El ídolo que bebe sangre by Alex Simmons

El ídolo que bebe sangre by Alex Simmons

autor:Alex Simmons
La lengua: spa
Format: epub
Tags: Aventuras, Novela
publicado: 2019-03-30T23:00:00+00:00


CAPÍTULO III

La vieja camioneta Chevrolet, renqueante, despidiendo gases por su tubo de escape, trepó trabajosamente por la áspera pendiente, hasta detenerse ante el portalón de la vieja fortaleza. Allí permaneció justo el tiempo para que los centinelas transmitiesen la orden al interior de que la puerta se abriera. En efecto, las dos pesadas hojas giraron quejumbrosamente sobre los enmohecidos goznes, y el vehículo penetró en el amplio espacio abierto que se abría detrás del muro.

Alguien debía haber advertido a los ocupantes del fuerte/ya que tres hombres, dos blancos y un negro, se acercaron a la camioneta que acababa de detenerse.

Sin poder contener la emoción que le embargaba, Ivette saltó ágilmente al suelo, corriendo hacia uno de los blancos.

—Pére!

—O, mon Dieu! Mais… c’est ma filie, ma petite Ivette!

—Sí, soy yo, tu hija, papá —dijo ella, abrazada ya a su padre—. ¡Dios mío! ¡Qué larga ha sido esta espera! Y tú, padre, sin enviarnos noticias.

—Saluda a estos señores, hija.

—Al señor Oburo, le recuerdo, padre. ¿Cómo está usted, señor?

—Perfectamente, pequeña. Éste es el señor Laval.

—Buenos días, señor.

—Buenos días, señorita.

Ivette señaló con el brazo a François, que se mantenía cortésmente apartado del grupo.

—Les presento al señor Termain —dijo la joven—. Es el piloto que debía conducirme hasta aquí. Tuvimos una avería y hubimos de proseguir el camino a pie.

Alain Mervier le cogió por el brazo.

—Vamos adentro, hija. Tienes que descansar… y contarme muchas cosas. ¿Cómo está tu madre?

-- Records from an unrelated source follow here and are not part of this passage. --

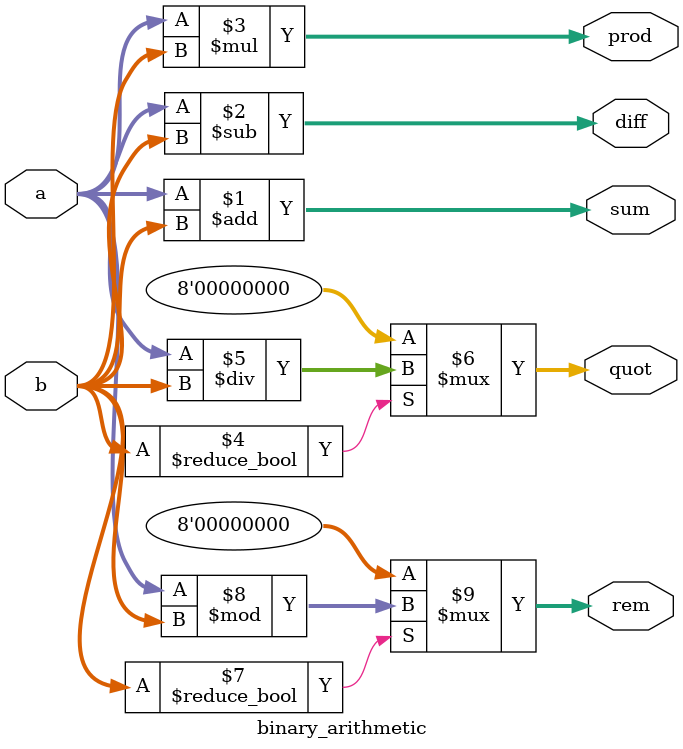
<source format=v>
module binary_arithmetic(
    input [7:0] a,
    input [7:0] b,
    output [7:0] sum,
    output [7:0] diff,
    output [15:0] prod,
    output [7:0] quot,
    output [7:0] rem
);

    assign sum = a + b; 
    assign diff = a - b;
    assign prod = a * b;
    assign quot = b != 0 ? a / b : 8'b0;
    assign rem = b != 0 ? a % b : 8'b0;

endmodule

</source>
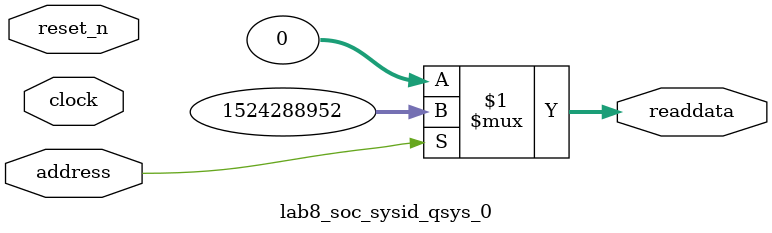
<source format=v>

`timescale 1ns / 1ps
// synthesis translate_on

// turn off superfluous verilog processor warnings 
// altera message_level Level1 
// altera message_off 10034 10035 10036 10037 10230 10240 10030 

module lab8_soc_sysid_qsys_0 (
               // inputs:
                address,
                clock,
                reset_n,

               // outputs:
                readdata
             )
;

  output  [ 31: 0] readdata;
  input            address;
  input            clock;
  input            reset_n;

  wire    [ 31: 0] readdata;
  //control_slave, which is an e_avalon_slave
  assign readdata = address ? 1524288952 : 0;

endmodule




</source>
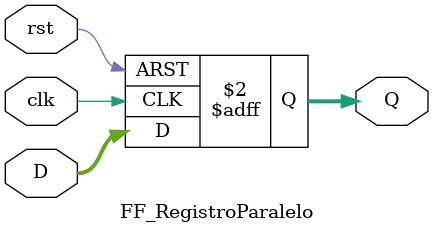
<source format=v>
/*
						*** REGISTRO PARALELO ****

	El presente código implementa el diseño de un módulo con registro de datos en paralelo, el registro 
	se hace implementando un flip flop D el cual actua con respecto al flanco de subida de reloj.
	El módulo consta de 4 entradas clk, rst, D(datos) y 1 salida (Q).
	
*/

// Definición del módulo y lista de puertos
module FF_RegistroParalelo(
	input clk,
	input rst,
	input [7:0] D,
	output reg [7:0] Q
);
	// Lista sensitiva 
	always@(posedge clk or posedge rst) begin
		if(rst) begin
			Q <= 4'b0000; // Reset de señales
		end 
		else begin
			Q <= D; // Registro de datos
		end
	end // Fin de lista sensitiva
	
endmodule // Fin del módulo

</source>
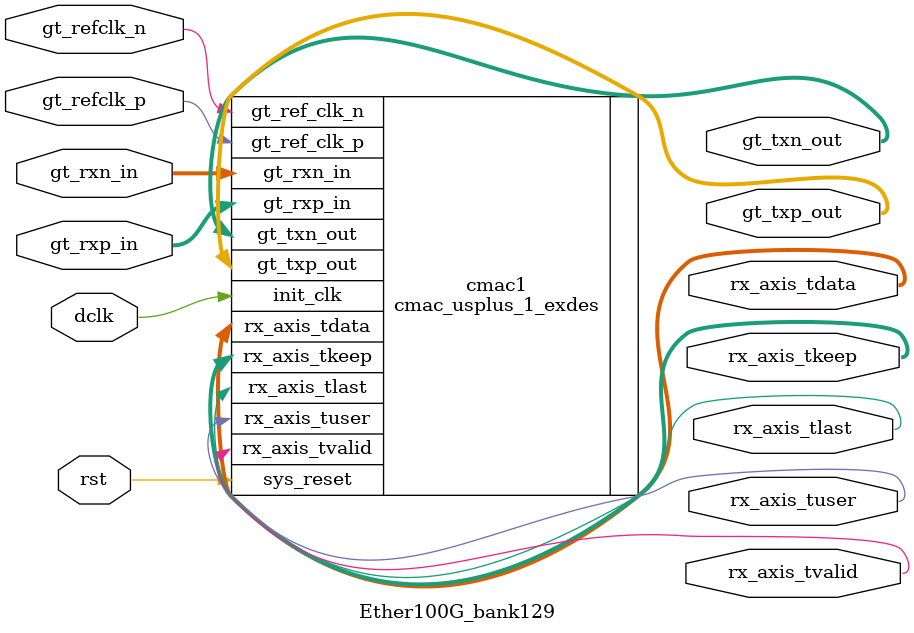
<source format=v>
`timescale 1ns / 1ps


module Ether100G_bank129(
    input             gt_refclk_p,
    input             gt_refclk_n,  
     
    input  wire [3:0] gt_rxp_in,
    input  wire [3:0] gt_rxn_in,
    output wire [3:0] gt_txp_out,
    output wire [3:0] gt_txn_out,
    
    input dclk,
    input rst,
    
    output            rx_axis_tvalid,
    output [511:0]    rx_axis_tdata,
    output            rx_axis_tlast,
    output [63:0]     rx_axis_tkeep,
    output            rx_axis_tuser      
    );
    

cmac_usplus_1_exdes cmac1(
    .gt_rxp_in(gt_rxp_in),
    .gt_rxn_in(gt_rxn_in),
    .gt_txp_out(gt_txp_out),
    .gt_txn_out(gt_txn_out),

    .sys_reset(rst),

    .gt_ref_clk_p(gt_refclk_p),
    .gt_ref_clk_n(gt_refclk_n),
    .init_clk(dclk),
    
    .rx_axis_tvalid(rx_axis_tvalid),
    .rx_axis_tdata(rx_axis_tdata),
    .rx_axis_tlast(rx_axis_tlast),
    .rx_axis_tkeep(rx_axis_tkeep),
    .rx_axis_tuser(rx_axis_tuser)
);
    
endmodule

</source>
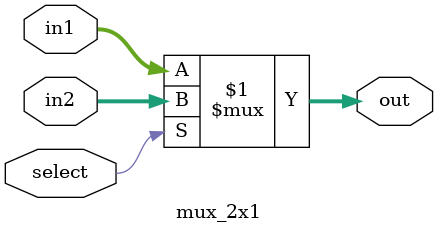
<source format=v>

module mux_2x1(select, in1, in2, out);
 
  input [3:0] in1;
  input [3:0]in2;
  input select;
  
  output [3:0]out;
  
  // if select=1 assign out to 2nd input
  assign out = select ? in2 : in1;
  
endmodule
</source>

—Muy enfadada contigo, papá.

Quince minutos más tarde, en uno de los salones del fuerte, sentados todos alrededor de una mesa y habiendo bebido y comido lo que les habían servido, informado ya Alain de lo que ocurría en toda su familia, intervino Nekoé, sonriendo a la muchacha.

—Ha sido usted muy valiente, Ivette. La verdad es que desde hace algún tiempo, no recibimos visitas del exterior, ni las deseamos.

—Algo de ello sé.

—No debe usted culpar a su padre, ya que asumo la responsabilidad absoluta de su estancia aquí y, lo que es más delicado, el no haberse comunicado antes con ustedes. Pero, como intento explicarle, existían razones muy poderosas para obrar de ese modo, aparentemente anómalo.

—Le creo, señor Oburu.

La clara y sincera mirada del negro se ensombreció.

—Todos esperábamos, señorita, su padre entre ellos, que el paso a la independencia de este gran país se haría sin demasiado dolor… Nos hemos equivocado todos, aunque pensábamos que las cosas no iban a ser demasiado sencillas.

»Estábamos dispuestos, hasta alcanzar la mayoría de edad en una independencia recién estrenada, de confiar en nuestros viejos amigos blancos, dividiendo con ellos las riquezas de este país.

»Pero la ambición humana es un cáncer terrible, Ivette. Muchos blancos son buenos y desean sinceramente que recobremos la libertad; otros, por desgracia, están dispuestos a concedernos esa preciosa libertad, pero haciéndonos pagar por ella un alto precio.

Hizo una corta pausa.

—Como le dije antes, estábamos dispuestos a partir con ellos las riquezas, al menos por el momento. No lo han querido. Desean todo. Y por si fuera poco, hay otros que intentan desbancar a los que controlaban esas riquezas. Ya conoce usted el refrán; «A río revuelto, ganancia de pescadores».